Activity:
Please copy each line of the records below that holds the word "corner".

Data records:
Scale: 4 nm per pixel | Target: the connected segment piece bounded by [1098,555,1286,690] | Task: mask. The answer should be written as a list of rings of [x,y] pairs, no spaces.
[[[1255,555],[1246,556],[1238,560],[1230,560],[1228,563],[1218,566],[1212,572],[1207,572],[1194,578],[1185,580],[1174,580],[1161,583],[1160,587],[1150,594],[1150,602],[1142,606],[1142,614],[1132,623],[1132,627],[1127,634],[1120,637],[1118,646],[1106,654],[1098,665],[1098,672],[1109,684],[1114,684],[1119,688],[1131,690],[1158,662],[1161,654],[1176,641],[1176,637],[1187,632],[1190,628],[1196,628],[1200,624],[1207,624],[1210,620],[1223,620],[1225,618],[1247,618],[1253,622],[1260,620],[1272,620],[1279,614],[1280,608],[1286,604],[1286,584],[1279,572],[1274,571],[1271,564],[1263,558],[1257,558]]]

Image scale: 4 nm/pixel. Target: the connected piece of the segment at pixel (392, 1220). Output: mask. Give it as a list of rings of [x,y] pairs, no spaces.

--

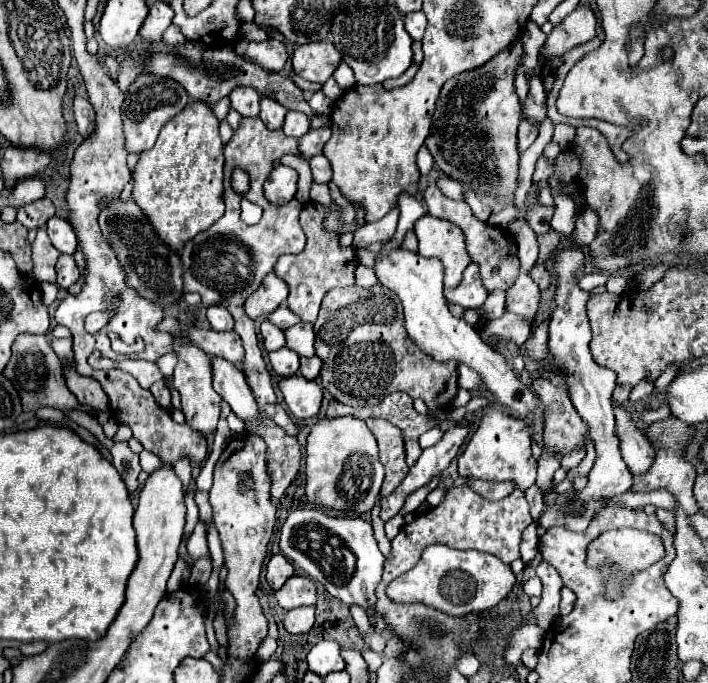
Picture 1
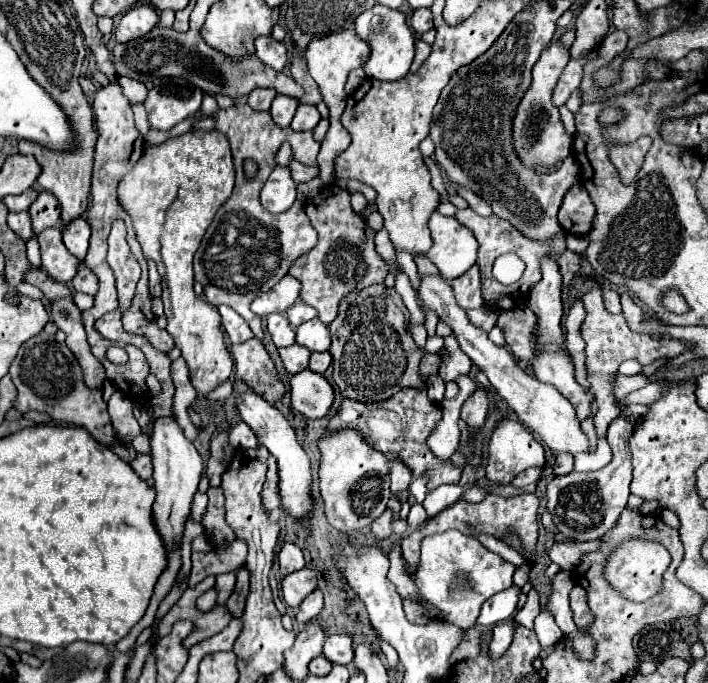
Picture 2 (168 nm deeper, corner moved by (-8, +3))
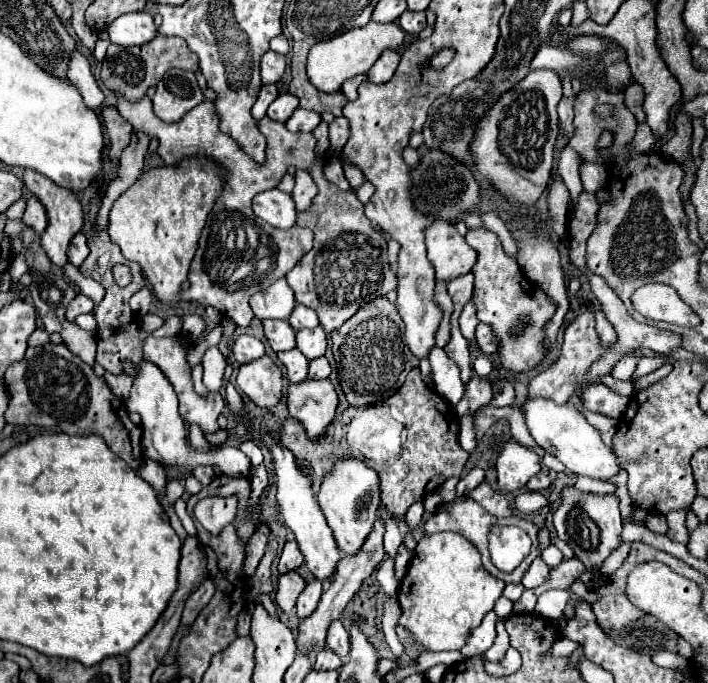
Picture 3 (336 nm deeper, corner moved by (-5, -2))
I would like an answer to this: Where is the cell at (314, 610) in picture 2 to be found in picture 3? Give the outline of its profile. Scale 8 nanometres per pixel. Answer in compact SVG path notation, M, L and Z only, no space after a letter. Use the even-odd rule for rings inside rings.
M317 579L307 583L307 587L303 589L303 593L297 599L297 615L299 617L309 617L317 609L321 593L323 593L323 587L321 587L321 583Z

* * *

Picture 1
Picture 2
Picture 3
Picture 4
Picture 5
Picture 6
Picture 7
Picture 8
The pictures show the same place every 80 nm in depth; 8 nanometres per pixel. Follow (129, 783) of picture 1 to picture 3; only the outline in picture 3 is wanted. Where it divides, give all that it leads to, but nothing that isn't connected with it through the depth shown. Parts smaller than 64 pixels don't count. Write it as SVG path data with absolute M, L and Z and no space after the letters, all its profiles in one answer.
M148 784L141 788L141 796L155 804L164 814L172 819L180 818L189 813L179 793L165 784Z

Task output:
Picture 2 (168 nm deeper, corner moved by (-8, +3))
Picture 3 (336 nm deeper, corner moved by (-5, -2))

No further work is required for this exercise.